*PASSAGE SHOWN:*
Chiang Mai   Friday 2 – Wednesday 7 January 2009

As - with various detours and stops typical of us - we got to Chiang Mai (CM) later than planned we really owe a big thank you to Juliet and Jeff our Belgian overlander friends. As they had already been to CM they  emailed giving us a heads up of a really good camp spot in a beautiful wat right in the middle of town.


Thus we drove straight there and were settled very quickly! The wat (one of over 300 in CM) was Wat Phan Tao and though we are biased we thought it one of the nicest here ..having a section made out of beautiful old teak. It is the oldest teak wat in the country. The first night we received a warm welcome from the monks, parked the car and headed off to eat. Generally we are in bed by 9pm at the latest …camping tends to be an early to bed early to rise type of lifestyle! - but CM was an exception ..we never got in prior to 11 ..we either got looking at the many markets or talking to other travellers and time got away!


This first night we got back after 11 to find that the gate was locked. We had to do an unceremonious clamber over the gate find we were surrounded by growling dogs!! We got to know the temple dogs well over the next few days and found that in general (other than one slightly nutty one of which we were always wary!) their bark was worst than their bite ..but this first time we were very nervous. I have just read Shantaram by Gregory David Roberts - superb book read it if you get chance- and I kept remembering the scene where he got attacked by the slum dogs in Mumbai!   I tried to avoid night time movement during my time at the wat!!

*Dataset entries:*
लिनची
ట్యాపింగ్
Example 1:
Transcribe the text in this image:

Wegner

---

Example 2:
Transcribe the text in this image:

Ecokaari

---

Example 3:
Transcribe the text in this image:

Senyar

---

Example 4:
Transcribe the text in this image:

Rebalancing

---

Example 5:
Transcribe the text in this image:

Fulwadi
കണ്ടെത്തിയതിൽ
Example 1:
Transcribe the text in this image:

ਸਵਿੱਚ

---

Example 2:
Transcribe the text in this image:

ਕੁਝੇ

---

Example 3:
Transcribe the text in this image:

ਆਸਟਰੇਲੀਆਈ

--

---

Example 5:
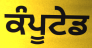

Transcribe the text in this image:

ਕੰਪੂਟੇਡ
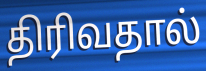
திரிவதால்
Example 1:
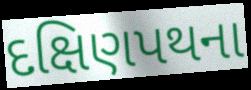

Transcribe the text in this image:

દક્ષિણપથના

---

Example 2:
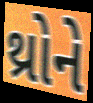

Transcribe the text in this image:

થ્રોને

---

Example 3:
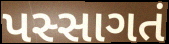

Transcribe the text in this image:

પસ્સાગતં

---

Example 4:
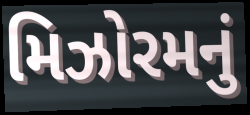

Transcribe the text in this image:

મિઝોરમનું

...

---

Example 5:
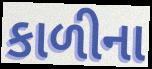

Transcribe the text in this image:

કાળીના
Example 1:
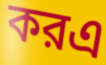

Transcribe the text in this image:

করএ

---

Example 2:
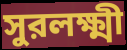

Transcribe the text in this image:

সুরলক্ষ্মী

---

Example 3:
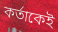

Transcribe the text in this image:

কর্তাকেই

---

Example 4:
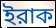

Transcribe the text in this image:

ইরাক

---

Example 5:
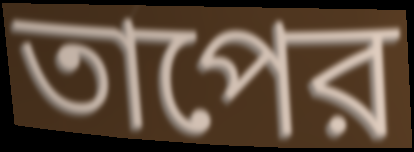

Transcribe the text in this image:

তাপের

*REQUIRED TASKS:*
1. In the Chiang Mai travel account, what is the name of the wat where the travelers camped?
2. Return the part of the Chiang Mai travel account between "This first night" and "at the wat!!", inclusive.

*RESULTS BY TASK:*
1. Wat Phan Tao

2.
This first night we got back after 11 to find that the gate was locked. We had to do an unceremonious clamber over the gate find we were surrounded by growling dogs!! We got to know the temple dogs well over the next few days and found that in general (other than one slightly nutty one of which we were always wary!) their bark was worst than their bite ..but this first time we were very nervous. I have just read Shantaram by Gregory David Roberts - superb book read it if you get chance- and I kept remembering the scene where he got attacked by the slum dogs in Mumbai!   I tried to avoid night time movement during my time at the wat!!